Cuatro noches de un soñador

Y aun así, no es difícil de entender que Bresson quiso hacer aquí una comedia y, ¿por qué no?, echarse unas risas a costa de la nouvelle vague. ¿Qué pretendía si no con esos tres primeros minutos en los que el protagonista (que por cierto se da un aire a Jean-Pierre Léaud pero como alelado) hace autostop con cara y gestos de pasmarote, después se pone a dar, literalmente, volteretas en el campo como si estuviese en el videoclip de algún grupo yeyé, para continuar tarareando mientras sigue su paseo para el desconcierto de transeúntes y espectadores? Todo apunta a eso, a una parodia de lo que hacían por aquella época Truffaut, Godard y sus coetáneos entre los que nunca encajó. No tiene otra razón de ser, sobre todo a la luz del relato en que se basa, que Jacques aquí sea un artista (pintor concretamente) que se graba en un magnetofón contando historias de amor protagonizadas por él, puro invent, claro está, ni esa escena en que lo visita un colega de profesión y le pega una chapa monumental sobre el arte, que por supuesto no viene a cuento de nada y encaja en la historia como la sobrasada en un bocadillo de nocilla, o esa «historia de Jacques» donde se autodefine como un enamoradizo pero en realidad lo que es es un cobarde, o al menos tímido, voyeur. No hay espiritualidad, no hay redención, no hay religión, solo un romanticismo naif tensionado por las perspectivas diametralmente opuestas de dos personajes que coinciden por azar en el borde de un río y se salvan mutuamente, al menos durante unas noches.

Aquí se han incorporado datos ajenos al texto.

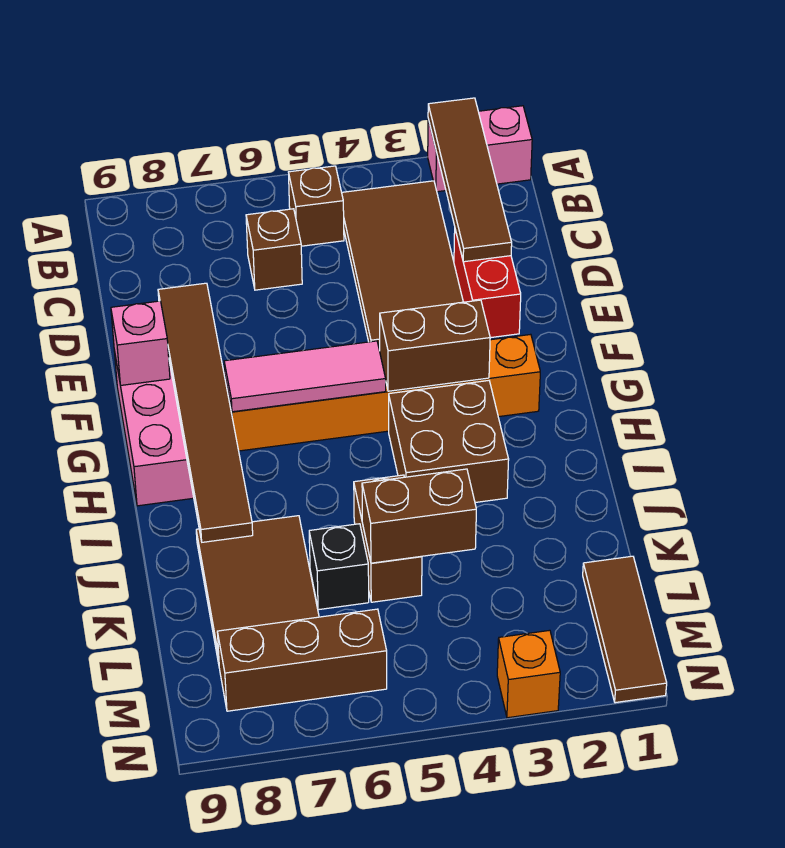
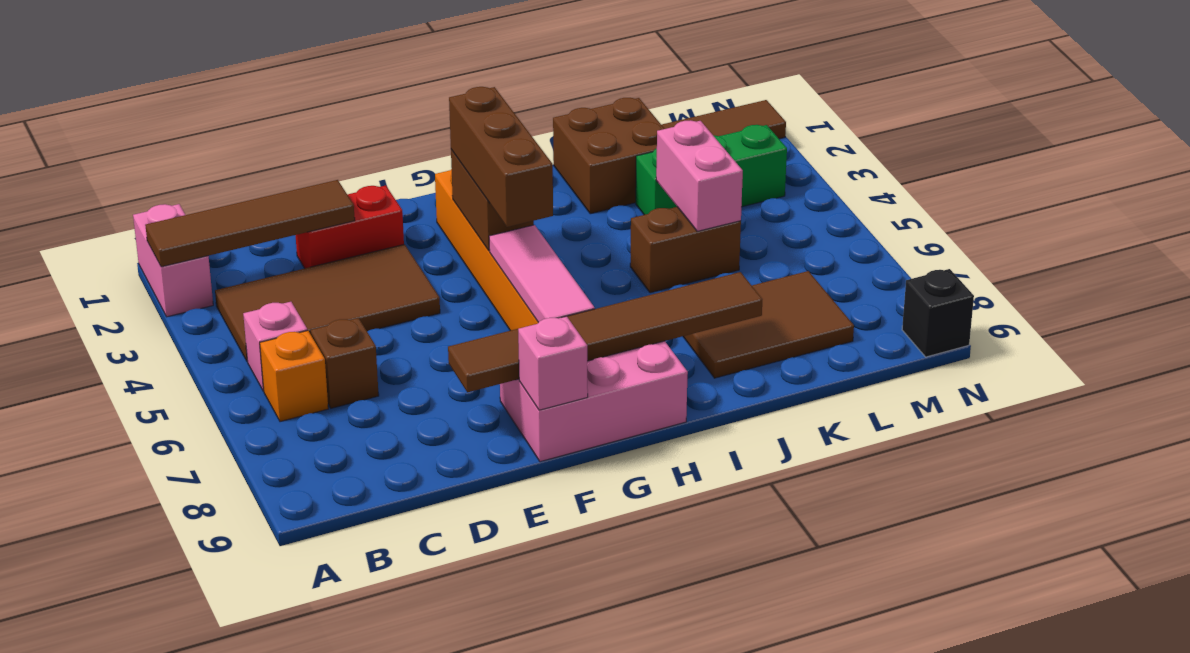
brown brick B5 level 1 -> pink brick B5 level 1
brown brick H3:I4 level 1 -> brown brick J1:K2 level 1
none -> green brick K3:M3 level 1
brown brick K4:K5 level 2 -> pink brick K4:K5 level 2
black brick K6 level 1 -> black brick N9 level 1
brown brick M6:M8 level 1 -> brown brick G3:G5 level 3
orange brick N3 level 1 -> orange brick B6 level 1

Cuatro noches de un soñador

En esta su segunda película en color, planos como el de la manita en las rodillas bajo la mesa o el detalle del libro y los zapatos previo a la tentativa de suicidio son solo vestigios del cine de Bresson como se le conocía hasta la fecha, dejando aquí paso a actuaciones musicales flower power en medio de la calle o en el bateau mouche, una sala de cine con una película de gángsters mal interpretada y peor escenificada, y aunque el estilo aséptico de sus intérpretes sigue manteniéndose como una constante, existe una diferencia bastante marcada entre este film y la obra previa de su autor, diríamos que un respiro cómico (un humor muy peculiar, todo sea dicho), y es que, en contra de lo que podría pensar cualquiera que vea seguidas Al azar, Baltazar y Mouchette, por ejemplo, Bresson no siempre fue un alma torturada, taciturna y sombría, y respecto a lo que comentaba a propósito de su anterior película, sí que hay, después de todo, excepciones en su cine, aunque no hagan sino confirmar la regla.